WHAT THE EXERCISE ASKS
Each line from the one containing "Ramp compression, quasi-isentropic" through the end of the entries below must be output exactly; no other line belongs.

[SOURCE INFORMATION Boundary: Start]

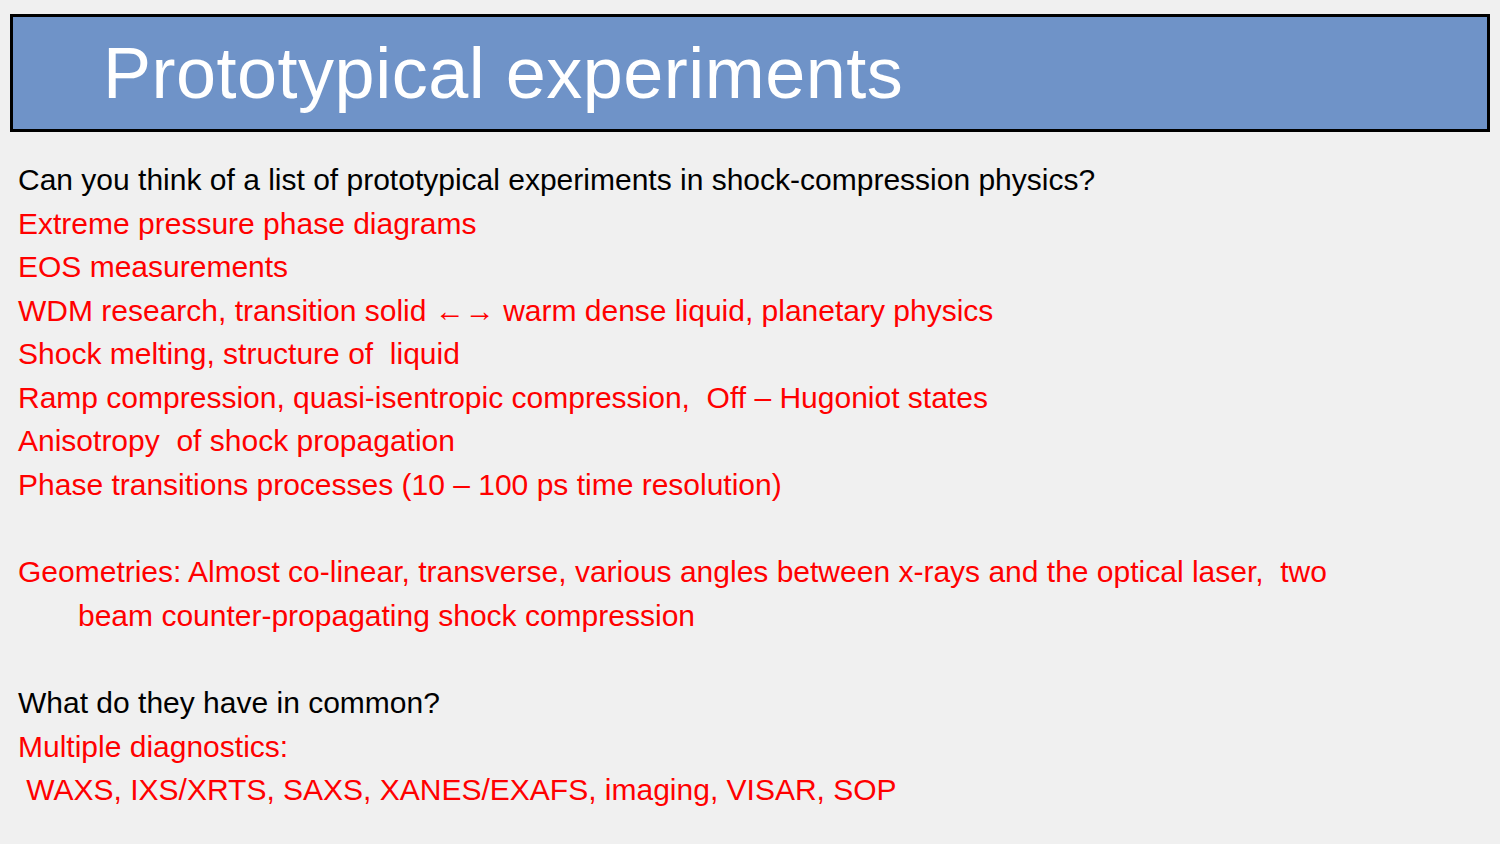Prototypical experiments
Can you think of a list of prototypical experiments in shock-compression physics?
Extreme pressure phase diagrams
EOS measurements
WDM research, transition solid ←→ warm dense liquid, planetary physics
Shock melting, structure of liquid
Ramp compression, quasi-isentropic compression, Off – Hugoniot states
Anisotropy of shock propagation
Phase transitions processes (10 – 100 ps time resolution)
Geometries: Almost co-linear, transverse, various angles between x-rays and the optical laser, two
beam counter-propagating shock compression
What do they have in common?
Multiple diagnostics:
WAXS, IXS/XRTS, SAXS, XANES/EXAFS, imaging, VISAR, SOP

[SOURCE INFORMATION Boundary: End]

RESPONSE TO THIS TASK
Ramp compression, quasi-isentropic compression, Off – Hugoniot states
Anisotropy of shock propagation
Phase transitions processes (10 – 100 ps time resolution)
Geometries: Almost co-linear, transverse, various angles between x-rays and the optical laser, two
beam counter-propagating shock compression
What do they have in common?
Multiple diagnostics:
WAXS, IXS/XRTS, SAXS, XANES/EXAFS, imaging, VISAR, SOP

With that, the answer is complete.